Each lovely summer day passed into the next in an unbelievable festival of parties, days at the pool and nights at the park. Gardeners tended to beautiful flowers and also kept the compound in a state of perfect cleanliness, a constant display of sweeping, mopping and trimming each day. The restaurant had home delivery and would whip up steaks, fries, pasta and bring them to your villa door. Drivers were at your disposal and would cart you to the doctor, dentist, school. We rode the shopping bus to various places and saw a little of the city. As we rolled out of the compound and into the street we passed by the most curious site, a large lot of metal coverings, canvas material draped on wires and what appeared to be garbage everywhere. It was not a little blip on the side of the road but a huge mess and it was right next to our beautiful compound. The ladies on the bus remarked at what an eye sore this was and that it should be torn down. I peered through my window now ignoring the chatter to see a man standing hanging his clothing on a line that wound through the mangled boxes and metal. I could not imagine what that man was doing in that place.  Each time we passed I looked and tried to imagine what was going on there. Finally I learned it was where many people lived!! I could not believe right next door to our festival of fun, people lived in such conditions. I felt these must be the people I had seen from my apartment window, the men carrying buckets hailing passing cars.

living room


living room


pool area


Foof by pool


parking area in between villas


upstairs family room, behind is the glass wall that looks over the living room below


little Abdullah in the new compound


117 thoughts on “The first compound

  1. Such a contrast Lynz. Maybe some of the women on the bus had not lived as you had and had not seen what you had seen, and now we all see it ‘grace a toi’ (don’t know how to translate this into English – thanks to you doesn’t convey the same gravity) Keep it coming Lynz xxx

    Liked by 1 person

  2. This episode is one to fill us all with hope, Lynn.
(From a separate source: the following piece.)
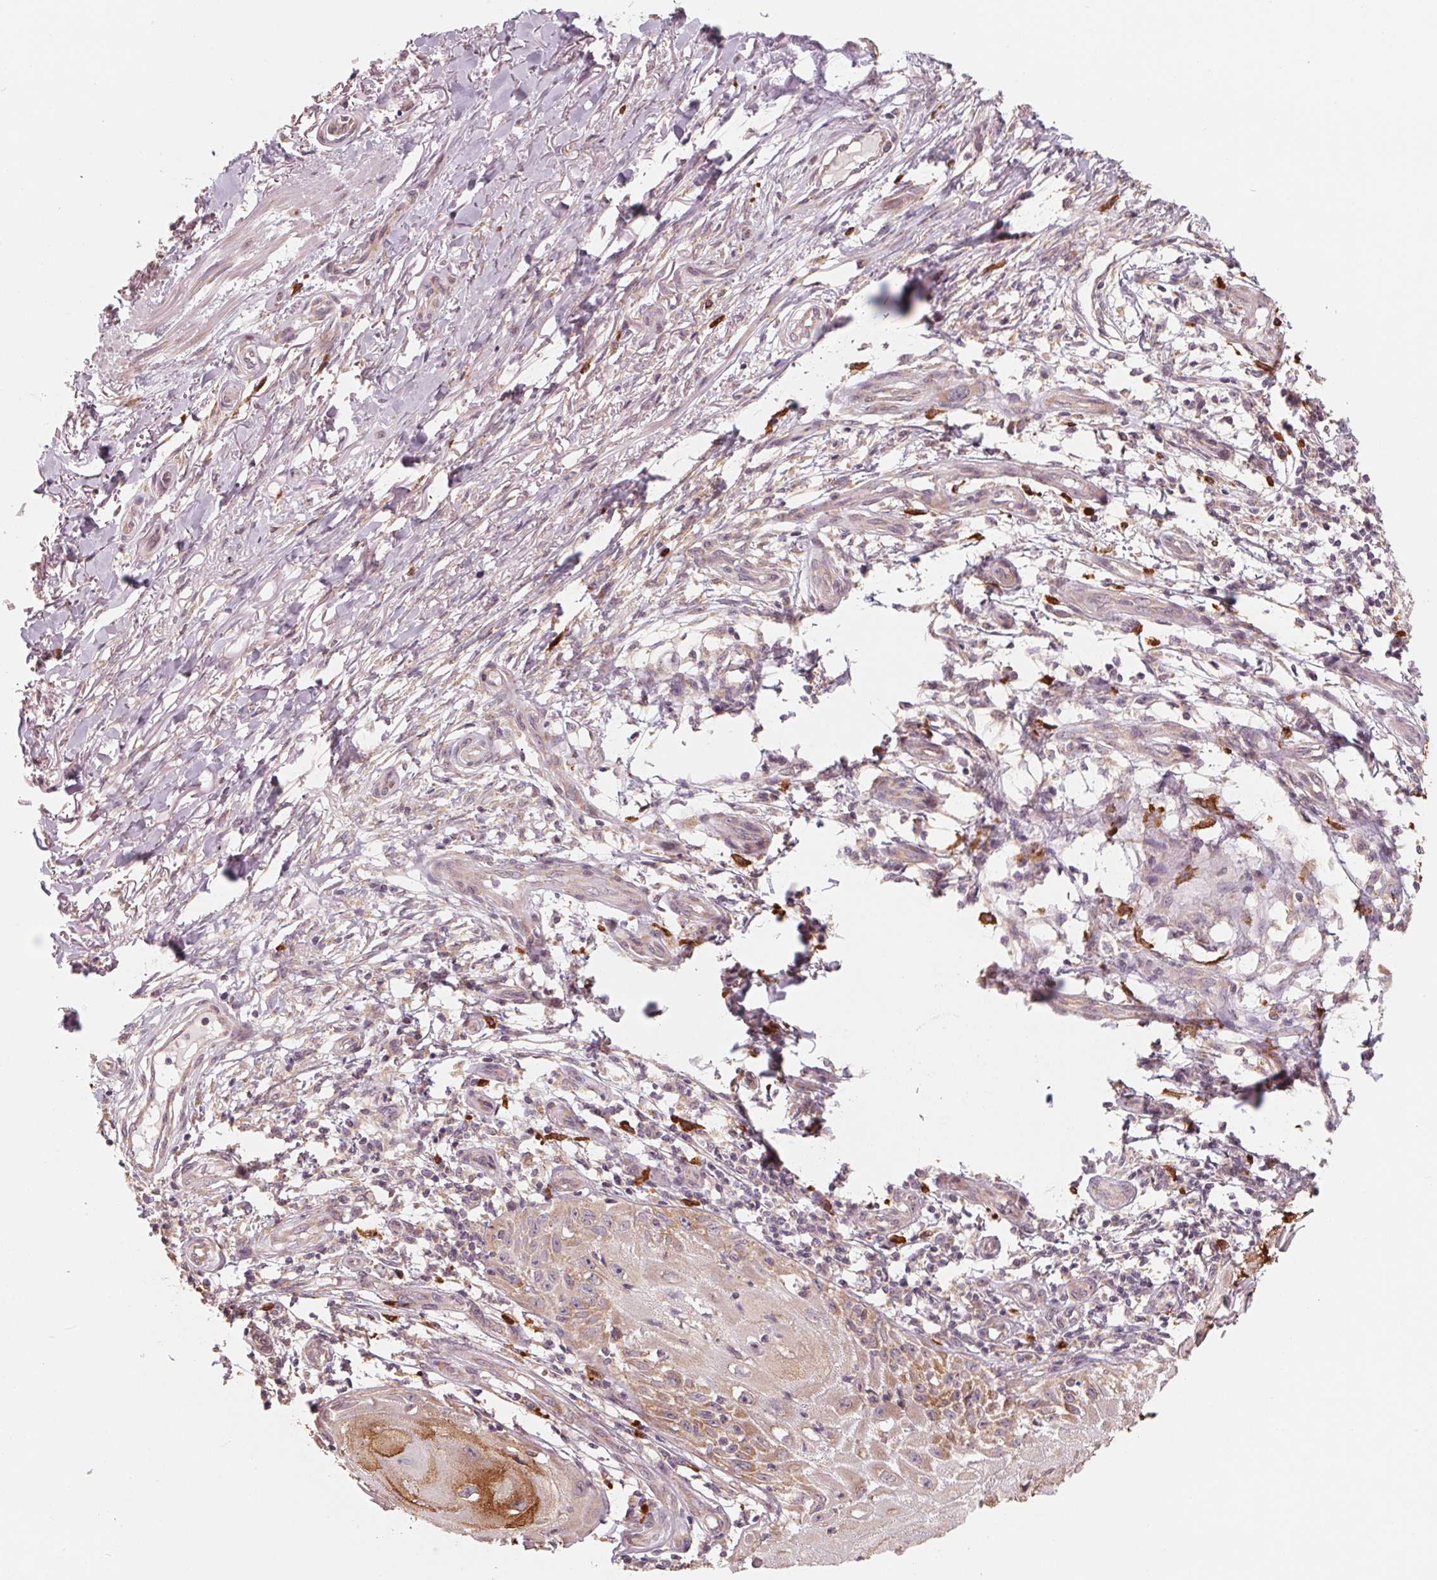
{"staining": {"intensity": "weak", "quantity": "25%-75%", "location": "cytoplasmic/membranous"}, "tissue": "skin cancer", "cell_type": "Tumor cells", "image_type": "cancer", "snomed": [{"axis": "morphology", "description": "Squamous cell carcinoma, NOS"}, {"axis": "topography", "description": "Skin"}], "caption": "The image exhibits a brown stain indicating the presence of a protein in the cytoplasmic/membranous of tumor cells in skin cancer (squamous cell carcinoma). The staining is performed using DAB (3,3'-diaminobenzidine) brown chromogen to label protein expression. The nuclei are counter-stained blue using hematoxylin.", "gene": "GIGYF2", "patient": {"sex": "female", "age": 77}}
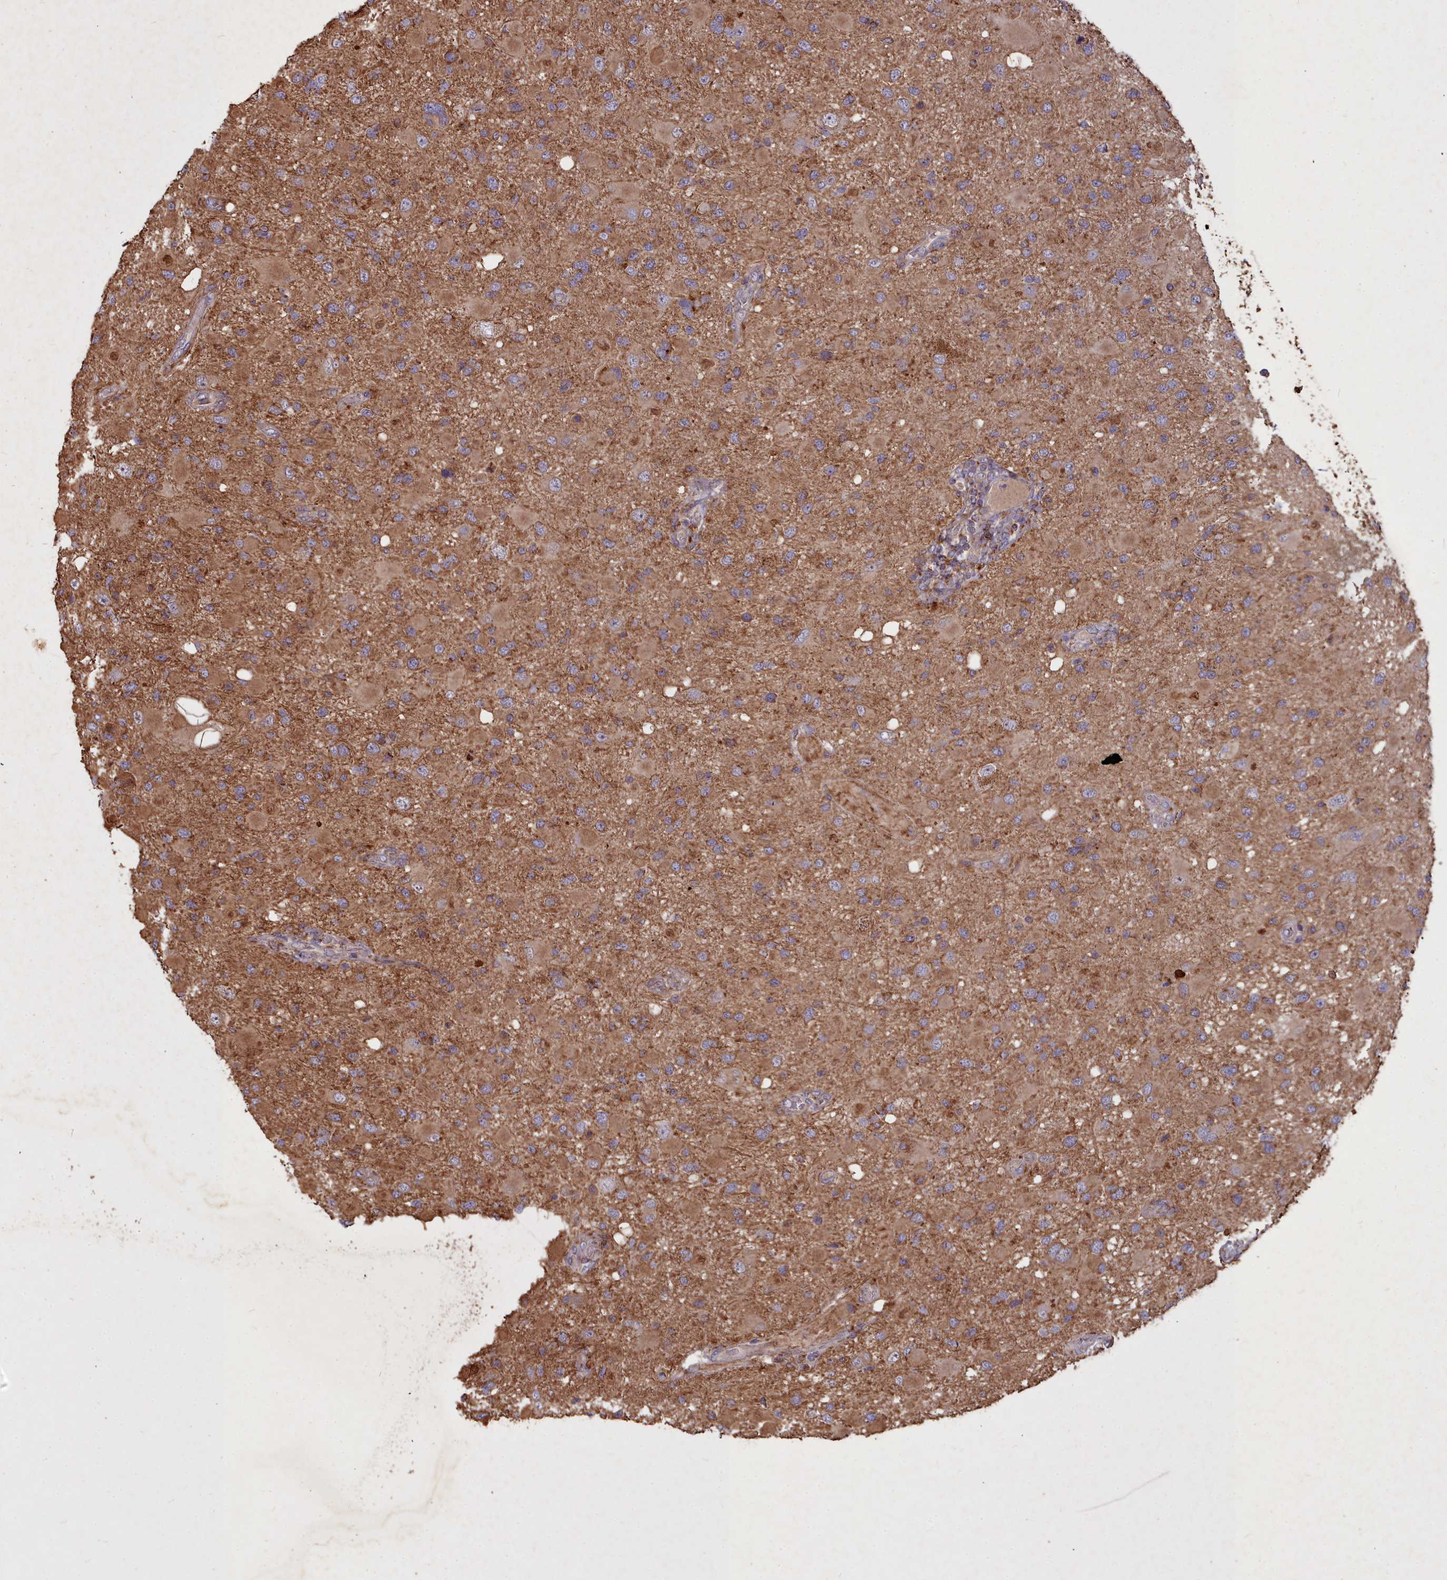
{"staining": {"intensity": "moderate", "quantity": ">75%", "location": "cytoplasmic/membranous"}, "tissue": "glioma", "cell_type": "Tumor cells", "image_type": "cancer", "snomed": [{"axis": "morphology", "description": "Glioma, malignant, High grade"}, {"axis": "topography", "description": "Brain"}], "caption": "An image showing moderate cytoplasmic/membranous staining in about >75% of tumor cells in malignant glioma (high-grade), as visualized by brown immunohistochemical staining.", "gene": "COX11", "patient": {"sex": "male", "age": 53}}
What a wonderful improvement for you and your children! I can picture the happy times you had. I now have the horrible feeling that this new and lovely life is going to end very soon. I hope I’m wrong, and you had many more years to enjoy before things became really bad. I’ll look forward to reading more…


  3. Yay – another chapter! And this is a happy one 🙂 But I’m guessing there is some bad to come…. I love the name “Foof!” Never heard it. The kids are so beautiful. Thanks for sharing Lynn!

    Liked by 1 person

  4. I can only imagine your thoughts. From your “prison family life” to a lovely home only to see the desperate poverty on your doorstep almost…knowing that there exists these situations hurts all humanity.
    Oh Lyn, your kiddies were so adorable! and they would have been the blessing you deserve and kept you grounded. Wonderful writing!


  5. Ahhhhhh finally after all you have endured….someplace that you could not be denied the simple pleasures of life…..what a beautiful place for you and your children….I can finally breath for you….I don’t know if you can feel it, I am smiling….big smiles for you my friend, they say good things come to those who wait….well you certainly had to wait, no option really….can’t wait for the next chapter…..

    Liked by 1 person

  6. So happy you and the kids were able to move into the compound after living the way you did for two years. Your first summer there sounds wonderful. The contrast between the way you lived in the compound and the others lived next store is eye opening.